This Genetic Mutation May Explain Why Some Women Struggle to Breastfeed
February 28, 2022
The World Health Organized, American Academy of Pediatrics and the American College of Obstetricians and Gynecologists all recommend new moms exclusively breastfeed until baby is six months old, as this helps give baby the nutrition they need and boosts their immune system.
However, not every mom is able to do this—and it could be for a myriad of reasons including a lack of supply, pain, it doesn’t work with her schedule or she simply doesn’t want to. While all of these are legitimate reasons to stop breastfeeding, one study is finding that, for women who have an inadequate milk supply, a genetic mutation may be to blame.
The study was conducted by Penn State College of Medicine and published in Breastfeeding Medicine. It looked at perceived inadequate milk supply (PIMS), which is a condition in which women stop breastfeeding because their supply wasn’t enough. The researchers looked at 88 women between 19 and 42 years old over the course of the first year of their child’s life. The moms also answered surveys on baby’s feeding habits at one, 4, 6 and 12 months old, including questions on perceived milk supply, as well as whether baby’s diet was supplemented with formula and why. Many women stated the following reasons for supplementing with formula: low milk production, signs of allergic reactions to breast milk, work schedules, day care or other time constraints.
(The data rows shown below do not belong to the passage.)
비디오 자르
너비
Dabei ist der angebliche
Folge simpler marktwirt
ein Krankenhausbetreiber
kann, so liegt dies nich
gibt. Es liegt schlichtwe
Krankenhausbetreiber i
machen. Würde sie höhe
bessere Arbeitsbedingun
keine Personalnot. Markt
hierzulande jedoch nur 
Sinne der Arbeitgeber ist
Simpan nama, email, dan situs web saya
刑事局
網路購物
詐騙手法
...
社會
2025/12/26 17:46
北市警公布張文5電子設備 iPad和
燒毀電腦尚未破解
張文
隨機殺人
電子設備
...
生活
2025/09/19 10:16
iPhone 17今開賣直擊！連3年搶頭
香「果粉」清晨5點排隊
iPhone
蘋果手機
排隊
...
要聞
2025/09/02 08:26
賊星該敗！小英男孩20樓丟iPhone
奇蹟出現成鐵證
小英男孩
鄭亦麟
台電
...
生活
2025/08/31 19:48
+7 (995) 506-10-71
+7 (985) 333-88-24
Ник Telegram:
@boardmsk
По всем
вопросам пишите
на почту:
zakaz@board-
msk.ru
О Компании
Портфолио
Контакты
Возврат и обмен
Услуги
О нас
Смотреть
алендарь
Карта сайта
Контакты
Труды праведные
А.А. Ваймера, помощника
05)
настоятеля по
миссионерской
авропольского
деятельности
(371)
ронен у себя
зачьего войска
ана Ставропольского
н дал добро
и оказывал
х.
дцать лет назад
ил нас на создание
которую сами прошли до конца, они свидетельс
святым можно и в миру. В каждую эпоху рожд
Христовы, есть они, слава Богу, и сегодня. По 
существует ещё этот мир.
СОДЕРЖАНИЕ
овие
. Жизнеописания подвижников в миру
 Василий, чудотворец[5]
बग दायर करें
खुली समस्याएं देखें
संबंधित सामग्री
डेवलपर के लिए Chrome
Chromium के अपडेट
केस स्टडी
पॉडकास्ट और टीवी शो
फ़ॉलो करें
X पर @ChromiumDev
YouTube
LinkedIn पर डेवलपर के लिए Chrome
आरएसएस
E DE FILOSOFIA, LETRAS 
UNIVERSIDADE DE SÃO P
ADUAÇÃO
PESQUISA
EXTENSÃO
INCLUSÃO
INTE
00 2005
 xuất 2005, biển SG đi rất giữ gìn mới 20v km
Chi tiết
The researchers also collected DNA samples in the form of saliva from the mothers. They analyzed 18 genes that frequently occurred in milk-producing tissue in women, looking for mutations within them to find if there was an association with PIMS. While they found 10 modifications in the genes, there was one variant found more frequently in women who suffered from PIMS. While age, previous breastfeeding experience and body mass index did not play as big a role in determining PIMS or PAMS (percieved adequate milk supply), the researchers found this mutation did. According to the study, screening for this mutation, in combination with other factors like age and body mass index, could be helpful in identifying the moms at risk for stopping breastfeeding early due to inadequate supply.
According to Dr. Steven Hicks, lead researcher and pediatrician at Penn State Health Children’s Hospital, 83 percent of women start breastfeeding, but only 57 percent continue until their child is 6 months old. “Socioeconomic and environmental factors may contribute to early cessation, but milk supply is also an often-cited reason. Identifying women who are more likely to have low milk supply could help get them resources to continue breastfeeding such as lactation consultation services,” he said in a press release. “Identifying risk of PIMS at the outset of breastfeeding could provide opportunities for early, targeted interventions.”
While more research is needed and the findings need to be proven with a larger sample size, Hicks is hopeful this work will help new mothers meet their breastfeeding goals. “Moms with this mutation still produce milk, even if it may be less than women without the mutation, but challenges like poor diet, hydration or sleep could be enough to hinder the supply that they do have,” he said. “Screening for this variant and combining that with maternal reports and characteristics could help identify moms and babies that may need additional support.”